■ **What is expected**
Count the lines below that contain the string "degrees", with case counting, and give only the number.

[Task inputs Boundary: Start]

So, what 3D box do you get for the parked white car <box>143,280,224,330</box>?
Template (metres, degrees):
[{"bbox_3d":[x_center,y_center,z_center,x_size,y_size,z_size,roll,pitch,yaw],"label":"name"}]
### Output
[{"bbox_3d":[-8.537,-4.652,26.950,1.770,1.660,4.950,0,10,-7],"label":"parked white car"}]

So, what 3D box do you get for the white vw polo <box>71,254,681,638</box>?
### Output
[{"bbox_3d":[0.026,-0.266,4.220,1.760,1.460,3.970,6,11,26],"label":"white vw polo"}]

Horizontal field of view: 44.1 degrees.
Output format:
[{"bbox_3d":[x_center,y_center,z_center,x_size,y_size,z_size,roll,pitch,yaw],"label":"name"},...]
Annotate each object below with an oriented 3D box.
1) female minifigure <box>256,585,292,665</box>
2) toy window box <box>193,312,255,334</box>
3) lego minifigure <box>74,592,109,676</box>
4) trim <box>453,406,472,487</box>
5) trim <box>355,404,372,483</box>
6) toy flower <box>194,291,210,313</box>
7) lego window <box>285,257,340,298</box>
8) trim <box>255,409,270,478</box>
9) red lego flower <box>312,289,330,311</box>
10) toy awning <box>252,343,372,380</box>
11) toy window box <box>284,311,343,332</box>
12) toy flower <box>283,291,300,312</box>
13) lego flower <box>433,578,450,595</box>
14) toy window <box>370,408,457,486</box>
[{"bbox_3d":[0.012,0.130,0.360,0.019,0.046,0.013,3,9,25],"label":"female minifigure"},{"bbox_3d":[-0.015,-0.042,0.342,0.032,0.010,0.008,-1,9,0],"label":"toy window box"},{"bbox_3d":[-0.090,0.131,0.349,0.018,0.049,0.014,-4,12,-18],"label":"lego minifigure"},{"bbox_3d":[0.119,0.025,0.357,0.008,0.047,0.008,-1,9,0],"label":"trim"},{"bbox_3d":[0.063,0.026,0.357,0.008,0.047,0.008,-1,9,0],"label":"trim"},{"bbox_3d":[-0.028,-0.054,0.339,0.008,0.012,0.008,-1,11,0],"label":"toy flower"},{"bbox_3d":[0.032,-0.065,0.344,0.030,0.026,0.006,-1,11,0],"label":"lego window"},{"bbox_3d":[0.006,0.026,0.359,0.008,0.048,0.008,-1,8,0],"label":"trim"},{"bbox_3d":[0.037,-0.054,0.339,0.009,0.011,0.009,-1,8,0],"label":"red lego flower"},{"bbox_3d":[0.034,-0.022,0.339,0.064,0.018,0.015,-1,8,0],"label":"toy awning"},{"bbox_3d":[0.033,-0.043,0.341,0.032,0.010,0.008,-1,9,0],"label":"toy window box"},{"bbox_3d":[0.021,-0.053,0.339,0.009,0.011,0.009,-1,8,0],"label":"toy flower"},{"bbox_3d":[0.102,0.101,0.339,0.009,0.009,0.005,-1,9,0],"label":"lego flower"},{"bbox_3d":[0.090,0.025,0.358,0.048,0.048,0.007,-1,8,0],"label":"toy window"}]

[Task inputs Boundary: End]

■ **Answer to this task**
2